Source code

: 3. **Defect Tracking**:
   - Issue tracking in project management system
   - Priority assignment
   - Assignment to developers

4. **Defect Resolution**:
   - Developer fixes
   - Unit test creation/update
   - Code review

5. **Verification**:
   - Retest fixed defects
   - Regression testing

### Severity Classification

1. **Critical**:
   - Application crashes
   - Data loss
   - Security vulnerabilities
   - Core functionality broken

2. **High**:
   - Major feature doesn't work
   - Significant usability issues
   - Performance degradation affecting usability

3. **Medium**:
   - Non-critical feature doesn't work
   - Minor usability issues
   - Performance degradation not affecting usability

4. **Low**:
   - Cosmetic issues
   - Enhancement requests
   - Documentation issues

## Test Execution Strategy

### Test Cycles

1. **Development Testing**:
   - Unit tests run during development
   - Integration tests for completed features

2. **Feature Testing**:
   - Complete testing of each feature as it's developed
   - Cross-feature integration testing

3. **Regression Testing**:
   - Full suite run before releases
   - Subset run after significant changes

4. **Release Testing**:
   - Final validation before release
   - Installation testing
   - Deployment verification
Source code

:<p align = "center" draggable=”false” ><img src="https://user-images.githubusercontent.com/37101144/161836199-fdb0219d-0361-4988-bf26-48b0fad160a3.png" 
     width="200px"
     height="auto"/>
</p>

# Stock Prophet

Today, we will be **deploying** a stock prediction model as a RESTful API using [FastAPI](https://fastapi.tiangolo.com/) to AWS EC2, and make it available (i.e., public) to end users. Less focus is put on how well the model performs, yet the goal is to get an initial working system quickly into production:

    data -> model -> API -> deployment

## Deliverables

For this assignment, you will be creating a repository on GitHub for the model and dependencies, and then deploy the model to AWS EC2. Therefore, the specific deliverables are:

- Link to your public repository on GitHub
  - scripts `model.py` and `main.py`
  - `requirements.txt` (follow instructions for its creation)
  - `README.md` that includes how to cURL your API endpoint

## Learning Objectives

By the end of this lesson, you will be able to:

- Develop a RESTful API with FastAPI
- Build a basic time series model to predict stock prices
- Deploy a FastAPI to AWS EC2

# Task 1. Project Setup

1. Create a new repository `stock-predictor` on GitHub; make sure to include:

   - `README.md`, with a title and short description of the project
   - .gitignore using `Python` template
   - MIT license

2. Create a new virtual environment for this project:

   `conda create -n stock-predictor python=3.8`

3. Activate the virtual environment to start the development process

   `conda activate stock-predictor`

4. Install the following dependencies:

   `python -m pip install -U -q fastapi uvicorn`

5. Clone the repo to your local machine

[EXERCISE AIM] Extract every line containing the string "predictor" from the data above.

[PROBLEM SOLUTION]
1. Create a new repository `stock-predictor` on GitHub; make sure to include:
   `conda create -n stock-predictor python=3.8`
   `conda activate stock-predictor`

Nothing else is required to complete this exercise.